Another interesting thing I've noticed is when connected up to an external screen (4K), I'm hovering around 85C CPU temp, without the screen I'm around 45C.

I think the iGPU isn't configured correctly or I'm missing a x11 lib? Anyone else noticing this?

I've updated Xen and am noticing the soft-locks.

I think I misspoke here and was just stuttering because of my 4K display.

yes, quite a bit. Though more so for the server products, for obvious reasons.

Yeah I can imagine Mobile CPU aren't really looked at.

dylangerdaly commented 3 years ago

@tasket have you noticed when charging, it's idling ~75C compared to a cool ~45C on battery?

Not sure if it's a power management bug or if it's something physical.

tasket commented 3 years ago

@dylangerdaly My system hovers around 42C both on an off AC, with one or two FHD displays. Keep an eye on your CPU usage with xentop; CPU stress is the only thing that seems to raise the temp.

BTW I'm using 5.8.18 in dom0 as the 5.9 kernels won't boot. My UEFI graphics RAM at the lowest setting (not auto-sized). I did install xorg-x11-drv-amdgpu along with KDE and sddm. There was some method I used to check that x11 was using the AMD driver but I can't recall atm.

On edit: You might try changing graphics memory to the maximum in your UEFI settings, since 4K seems like it would demand more.

dylangerdaly commented 3 years ago

I'm glad you confirmed the Kernel issues, I'm having the exact same issue, newer kernels are boot looping.

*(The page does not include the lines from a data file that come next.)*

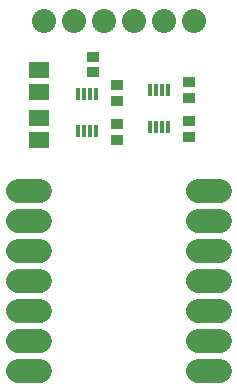
<source format=gbr>
G04 EAGLE Gerber RS-274X export*
G75*
%MOMM*%
%FSLAX34Y34*%
%LPD*%
%INSoldermask Top*%
%IPPOS*%
%AMOC8*
5,1,8,0,0,1.08239X$1,22.5*%
G01*
%ADD10R,0.452400X1.002400*%
%ADD11R,1.052400X0.852400*%
%ADD12R,1.652400X1.452400*%
%ADD13C,2.032000*%
%ADD14C,2.032000*%


D10*
X91320Y258320D03*
X86320Y258320D03*
X81320Y258320D03*
X76320Y258320D03*
X76320Y226820D03*
X81320Y226820D03*
X86320Y226820D03*
X91320Y226820D03*
D11*
X109220Y265580D03*
X109220Y252580D03*
X109220Y219560D03*
X109220Y232560D03*
X88900Y276710D03*
X88900Y289710D03*
D10*
X152280Y262130D03*
X147280Y262130D03*
X142280Y262130D03*
X137280Y262130D03*
X137280Y230630D03*
X142280Y230630D03*
X147280Y230630D03*
X152280Y230630D03*
D11*
X170180Y268120D03*
X170180Y255120D03*
X170180Y222100D03*
X170180Y235100D03*
D12*
X43180Y278740D03*
X43180Y259740D03*
D13*
X177292Y176530D02*
X196088Y176530D01*
X196088Y151130D02*
X177292Y151130D01*
X177292Y125730D02*
X196088Y125730D01*
X196088Y100330D02*
X177292Y100330D01*
X177292Y74930D02*
X196088Y74930D01*
X196088Y49530D02*
X177292Y49530D01*
X177292Y24130D02*
X196088Y24130D01*
X43688Y176530D02*
X24892Y176530D01*
X24892Y151130D02*
X43688Y151130D01*
X43688Y125730D02*
X24892Y125730D01*
X24892Y100330D02*
X43688Y100330D01*
X43688Y74930D02*
X24892Y74930D01*
X24892Y49530D02*
X43688Y49530D01*
X43688Y24130D02*
X24892Y24130D01*
D12*
X43180Y219100D03*
X43180Y238100D03*
D14*
X46990Y320040D03*
X72390Y320040D03*
X97790Y320040D03*
X123190Y320040D03*
X148590Y320040D03*
X173990Y320040D03*
M02*

</source>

Give play around with these settings, cheers @tasket

tasket commented 3 years ago

I just did a quick test on a 4K display and there was no temperature increase.

On other variable I can think of right now is the built-in Wifi, which I'm not using at all (not assigned to any running netvm). This would make the rest of the system go haywire after a while, so I'm relying on a NIC in sys-usb.